To: triumphs@Autox.Team.Net
Subject: Re: TR-4A - Trunk floor size and attachment question
From: cak@dimebank.com (Chris Kantarjiev)
Date: Fri, 26 Sep 1997 16:04:56 -0700
Cc: jfcowan@earthlink.net
  I'm planning to homebrew a replacement for the missing trunk floor in my
  solid axle late model TR-4A rather than buy one for $150.

Good luck. I did something similar - my 4A came with about half of
its trunk floor: the metal edging at the rear and some rotted fibreboard
attached to it.

        1.  How is the front of the trunk floor mounted to the chassis? 

Your use of "front" and "rear" seems a bit ambiguous, so let me start over.
The original piece is 3/16" or so fibreboard (think Masonite) with 
a steel strip at either end: one end near the fuel tank, one near
the rear bumper. I used plywood, instead, since Masonite has a habit
of absorbing water and getting soft.

The strip near the fuel tank is simple: It's a piece of thin (1/16" or so)
steel, bent at 90 degrees, rivetted to the fibreboard. I've never
seen an original, but I'd guess that it was rivetted to the bottom.
The vertical portion has rounded edges, to match the rounded cutout
at the bottom of the vertical panel that hides the fuel tank. The 
portion on the underside isn't quite full width, so you don't have 
additional thickness where the panel rests on the floor sheetmetal.

I made this piece out of an extruded aluminum angle, rivetted to the
bottom, with the corners rounded - it's thicker and stronger and was easier
than trying to make up the steel piece.

As you guessed, the panel fits under the clips that are visible. There
are meant to be two raised bolt heads surrounded by small cylinders
in the track that supports the panel - and holes to match in the 
panel proper. This keeps the panel from wobbling around - in particular,
from sliding towards the bumper.

The bumper edge also gets a piece of steel, but a more complex one.
The panel extends to the edge where the floor sheet metal changes
from vertical to horizontal. There should be a male snap stud
on either side's horizontal surface. This is meant to attach to a
leather strap that is attached to the bumper-edge of the fibreboard 
panel and holds the assembly down.

→ **Data listing**:
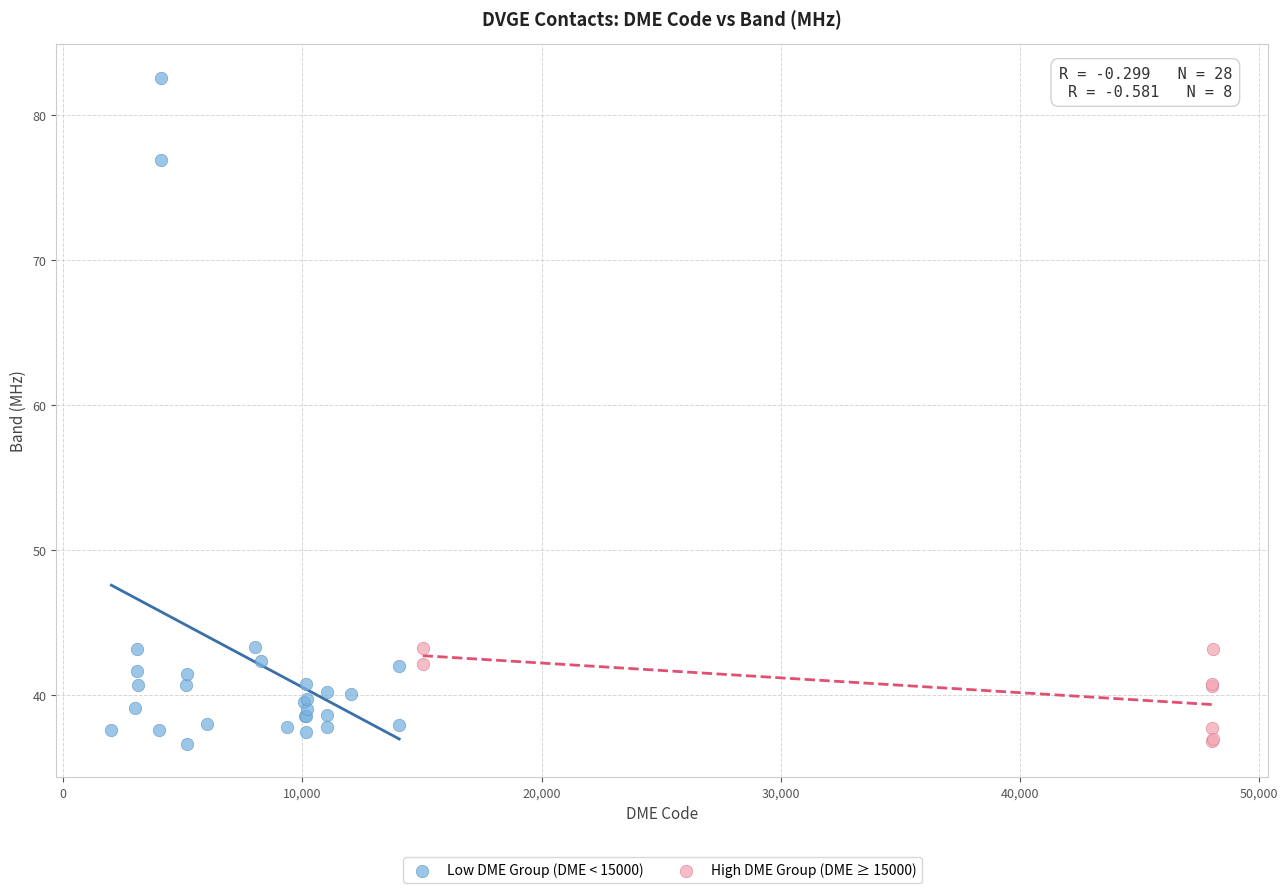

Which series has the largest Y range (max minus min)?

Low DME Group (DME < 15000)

--

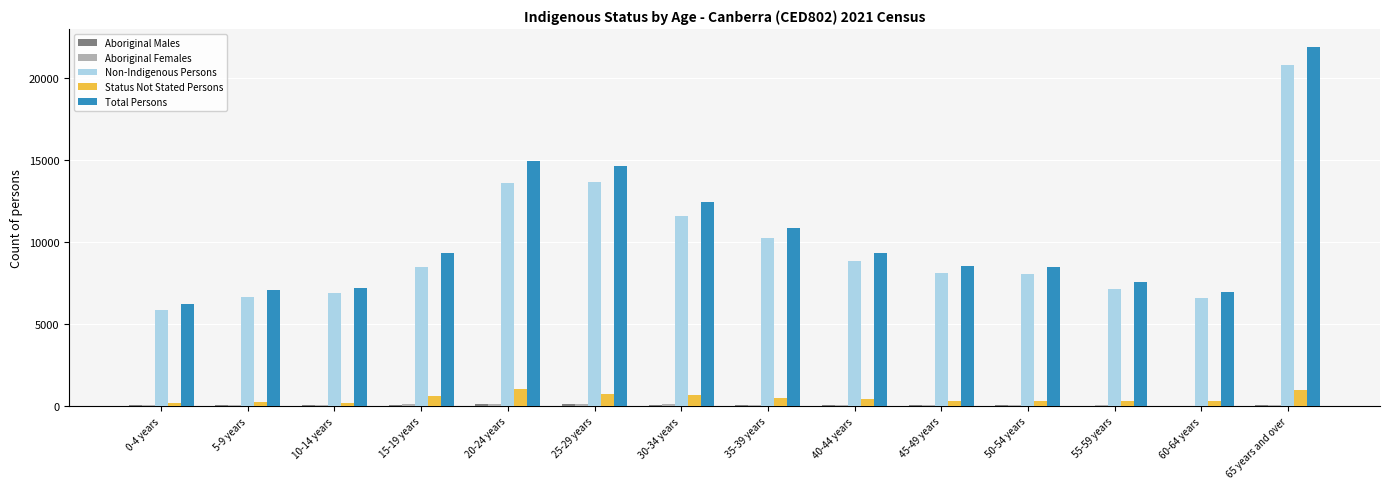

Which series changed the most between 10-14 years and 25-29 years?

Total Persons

→ **Assignment**: In the TR-4A trunk floor message, what material did the writer use in place of Masonite, and why? Rely only on the text, not the data.

→ **Response to the exercise**: Plywood, because Masonite tends to absorb water and get soft.